If we just think of how we need the kids to enter the place or where we need them to sit, we will have just a small part of the job done. We need to know how to teach them!
The typical situation, unless your school is giant and your staff is twice the normal size, will be that we will have half of the students in class and half somewhere else. It can be home or any other common spaces of the school (library, cafeteria, gym, playground…) but it won’t be the classroom. They won’t be in direct contact with the teacher.
Of course, there is only you. I mean there is not a second teacher taking care of the 50% you cannot have in front of you. And, at least in my case, we teachers are good at many things but cannot multiply (yet).
So, how can we manage this? How can I be teaching my kids in my classroom when there is another bunch of them somewhere else?
Told you: tough one. The answer is what some experts are calling Liquid Teaching. That is, a system in which teachers can help students at home at the same time they teach in the classroom. Wow! Can we do this? Probably not.

The two key points here, as I see it, are motivation and autonomy. We need to have our pupils motivated to keep on learning regardless of where they are and we will need them to work alone or with little support half the time.
So, first, in my humble opinion, we need to try and reduce the digital breach as much as we can. We need to start putting pressure now on each education department to make them help families to purchase laptops/tablets/chromebooks and to install internet connections at home. This must be done as soon and as effectively as we can. Ideally, when September comes each and every one of our students must have a device and a connection to work from home.
A rotation system might work. The school keeps the devices and lends them to students who are to spend next week at home, rotating that loan to cover all the needs with half the equipment.
Then, methodology. First idea coming to anyone’s mind is: I teach in my classroom, I record or stream my instruction and kids at home can connect and follow. Well. No.
You cannot have a student at home, for a whole week, trying to follow your explanations alone. With no help and support. Even if they are connected live and they can make questions, it won’t work. Six hours a day, five days a week, in front of a screen watching some old man or woman speaking about the cell, the solar system or about logarithms is too much for anyone, even for our students.
Then, how? Well, quit instruction from the axiom and replace it with short pills created to start a learning process, based upon tasks. Instead of talking about photosynthesis forever, we’d better record a short video with a challenge and ask our students to investigate about it, collect and curate content and create some sort of evidence (a video, a presentation, a report…) of their learning.

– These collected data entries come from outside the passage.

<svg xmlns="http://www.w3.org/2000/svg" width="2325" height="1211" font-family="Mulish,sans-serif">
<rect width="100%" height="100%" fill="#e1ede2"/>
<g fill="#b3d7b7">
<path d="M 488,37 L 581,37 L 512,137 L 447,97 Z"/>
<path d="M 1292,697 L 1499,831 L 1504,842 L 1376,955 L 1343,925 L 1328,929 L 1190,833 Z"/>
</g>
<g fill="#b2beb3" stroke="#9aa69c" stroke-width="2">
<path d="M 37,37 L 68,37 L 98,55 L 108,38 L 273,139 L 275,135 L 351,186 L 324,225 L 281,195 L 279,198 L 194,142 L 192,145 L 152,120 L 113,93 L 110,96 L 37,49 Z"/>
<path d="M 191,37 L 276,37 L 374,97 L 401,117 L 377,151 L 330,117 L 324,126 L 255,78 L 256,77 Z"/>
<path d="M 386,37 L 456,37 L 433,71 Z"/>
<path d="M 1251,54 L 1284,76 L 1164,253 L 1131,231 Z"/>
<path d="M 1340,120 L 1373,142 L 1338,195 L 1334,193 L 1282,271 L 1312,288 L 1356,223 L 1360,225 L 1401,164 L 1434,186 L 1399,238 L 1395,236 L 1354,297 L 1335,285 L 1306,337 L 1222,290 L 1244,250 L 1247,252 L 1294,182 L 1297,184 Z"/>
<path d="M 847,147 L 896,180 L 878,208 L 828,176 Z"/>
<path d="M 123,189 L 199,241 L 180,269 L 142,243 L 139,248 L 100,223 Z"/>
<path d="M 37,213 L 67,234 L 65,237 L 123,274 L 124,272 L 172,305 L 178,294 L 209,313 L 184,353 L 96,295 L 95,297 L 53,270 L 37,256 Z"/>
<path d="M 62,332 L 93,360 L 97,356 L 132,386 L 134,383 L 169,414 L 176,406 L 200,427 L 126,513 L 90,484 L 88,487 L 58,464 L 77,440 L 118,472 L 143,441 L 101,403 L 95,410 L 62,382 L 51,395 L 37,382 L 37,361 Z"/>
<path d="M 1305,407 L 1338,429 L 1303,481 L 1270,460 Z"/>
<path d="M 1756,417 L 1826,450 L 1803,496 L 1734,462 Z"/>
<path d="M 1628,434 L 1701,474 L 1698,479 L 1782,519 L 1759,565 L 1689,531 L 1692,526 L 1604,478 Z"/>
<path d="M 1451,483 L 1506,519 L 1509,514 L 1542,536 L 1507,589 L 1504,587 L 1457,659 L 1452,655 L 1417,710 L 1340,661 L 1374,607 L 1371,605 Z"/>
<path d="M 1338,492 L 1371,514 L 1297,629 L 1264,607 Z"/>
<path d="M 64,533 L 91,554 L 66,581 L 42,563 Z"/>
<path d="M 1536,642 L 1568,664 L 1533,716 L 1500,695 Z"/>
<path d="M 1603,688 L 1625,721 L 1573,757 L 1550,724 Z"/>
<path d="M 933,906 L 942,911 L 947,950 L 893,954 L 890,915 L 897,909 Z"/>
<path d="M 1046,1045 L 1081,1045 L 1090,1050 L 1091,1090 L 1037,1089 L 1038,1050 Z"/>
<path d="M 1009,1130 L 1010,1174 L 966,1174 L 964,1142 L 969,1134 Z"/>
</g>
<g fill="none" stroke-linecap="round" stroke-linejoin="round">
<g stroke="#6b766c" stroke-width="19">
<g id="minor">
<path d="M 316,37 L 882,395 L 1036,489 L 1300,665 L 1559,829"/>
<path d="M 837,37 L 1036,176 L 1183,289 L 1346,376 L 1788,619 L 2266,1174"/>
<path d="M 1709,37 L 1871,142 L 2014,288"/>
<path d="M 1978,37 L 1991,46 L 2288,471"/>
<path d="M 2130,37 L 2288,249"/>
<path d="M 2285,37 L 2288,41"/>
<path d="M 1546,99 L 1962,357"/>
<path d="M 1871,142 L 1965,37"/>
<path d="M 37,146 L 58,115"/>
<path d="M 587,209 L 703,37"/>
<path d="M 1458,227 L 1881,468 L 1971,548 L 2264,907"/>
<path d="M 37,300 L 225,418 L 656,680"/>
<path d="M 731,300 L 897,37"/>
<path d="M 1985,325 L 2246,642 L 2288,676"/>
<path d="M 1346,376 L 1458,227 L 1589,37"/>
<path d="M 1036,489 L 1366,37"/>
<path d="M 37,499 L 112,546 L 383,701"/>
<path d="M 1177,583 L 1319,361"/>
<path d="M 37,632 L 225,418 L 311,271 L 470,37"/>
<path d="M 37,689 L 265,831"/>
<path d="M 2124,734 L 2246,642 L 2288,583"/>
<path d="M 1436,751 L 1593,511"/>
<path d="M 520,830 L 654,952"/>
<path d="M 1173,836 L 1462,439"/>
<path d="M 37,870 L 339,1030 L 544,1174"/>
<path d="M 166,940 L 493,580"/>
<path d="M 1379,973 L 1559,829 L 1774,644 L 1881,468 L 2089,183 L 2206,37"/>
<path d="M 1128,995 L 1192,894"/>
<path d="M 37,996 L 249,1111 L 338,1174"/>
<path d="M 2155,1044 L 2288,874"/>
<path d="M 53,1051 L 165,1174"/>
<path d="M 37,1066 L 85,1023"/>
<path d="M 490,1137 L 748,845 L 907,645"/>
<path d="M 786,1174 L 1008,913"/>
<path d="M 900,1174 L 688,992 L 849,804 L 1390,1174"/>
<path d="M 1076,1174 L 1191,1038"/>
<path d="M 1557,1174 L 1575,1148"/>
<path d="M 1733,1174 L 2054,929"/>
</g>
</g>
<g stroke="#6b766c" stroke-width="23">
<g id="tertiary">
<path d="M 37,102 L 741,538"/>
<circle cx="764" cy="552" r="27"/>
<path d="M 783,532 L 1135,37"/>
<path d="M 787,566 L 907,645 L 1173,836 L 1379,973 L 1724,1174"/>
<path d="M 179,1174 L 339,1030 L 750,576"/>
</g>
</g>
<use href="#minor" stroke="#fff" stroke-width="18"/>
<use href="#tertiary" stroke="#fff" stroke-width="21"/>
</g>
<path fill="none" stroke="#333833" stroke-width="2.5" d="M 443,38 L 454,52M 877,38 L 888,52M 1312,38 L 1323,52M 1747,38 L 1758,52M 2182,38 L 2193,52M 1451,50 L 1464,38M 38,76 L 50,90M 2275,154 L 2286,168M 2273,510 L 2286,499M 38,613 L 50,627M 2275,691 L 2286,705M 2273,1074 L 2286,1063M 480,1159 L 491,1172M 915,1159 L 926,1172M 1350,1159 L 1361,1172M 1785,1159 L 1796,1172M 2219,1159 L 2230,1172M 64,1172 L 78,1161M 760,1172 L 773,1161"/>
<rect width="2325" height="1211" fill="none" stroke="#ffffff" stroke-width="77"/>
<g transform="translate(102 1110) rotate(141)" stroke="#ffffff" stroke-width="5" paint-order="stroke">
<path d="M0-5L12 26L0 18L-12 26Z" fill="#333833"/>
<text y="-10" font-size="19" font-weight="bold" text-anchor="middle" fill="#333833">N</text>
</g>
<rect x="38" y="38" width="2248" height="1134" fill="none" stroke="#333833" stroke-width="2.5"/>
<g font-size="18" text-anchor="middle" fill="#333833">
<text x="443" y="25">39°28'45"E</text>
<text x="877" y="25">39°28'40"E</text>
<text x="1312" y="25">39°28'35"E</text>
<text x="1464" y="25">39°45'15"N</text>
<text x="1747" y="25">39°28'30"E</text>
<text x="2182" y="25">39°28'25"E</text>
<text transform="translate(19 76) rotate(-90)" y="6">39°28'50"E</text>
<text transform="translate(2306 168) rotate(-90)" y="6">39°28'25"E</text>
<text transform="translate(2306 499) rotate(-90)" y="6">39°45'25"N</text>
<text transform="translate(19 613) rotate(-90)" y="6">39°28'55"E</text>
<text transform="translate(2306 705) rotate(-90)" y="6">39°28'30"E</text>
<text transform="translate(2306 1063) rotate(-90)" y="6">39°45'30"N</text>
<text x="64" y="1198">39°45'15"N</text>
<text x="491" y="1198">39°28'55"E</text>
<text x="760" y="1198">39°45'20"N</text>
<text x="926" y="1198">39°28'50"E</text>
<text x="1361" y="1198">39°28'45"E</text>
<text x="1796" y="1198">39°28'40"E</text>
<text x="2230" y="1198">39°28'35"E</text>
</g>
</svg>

This way, liquid teaching is possible.
What is the difference between kids at home and in class? Well, the time the teacher can devote to them. When in class, you make the most of that small group and work on complex parts of the projects, the manipulative tasks, the lab, the computer. When at home, you work more on the preparation of these tasks.
One vital aspect of all this is we need students to be as autonomous as possible when they are at home. They need to be able to find instructions and information, to make teams and reach decisions and to create content without much support from teachers (remember: they will be in the classroom).
We need to have good, simple solid means of communication with them (Google Classroom + Google Chat + Google Meet is my choice right now) and a good training system for teachers and pupils.
So, with all these things (a non existent digital breach, a good pedagogic system and nice training to carry it out) we will have a liquid September. One which allows us all to go on teaching and learning effectively.
Now, my questions: Do you think this is the sensible thing to do? Any other systems you can think of? What is the role of the government in all this? What are your expectations about what the education departments will do?
Please, come on in and write your comments.
It is a true challenge indeed! I’m sure schools will find they way round the issue. The future is uncertain but it shouldn’t be a surprise. It has had a name for years: liquid society. Maybe too busy watching your belly button?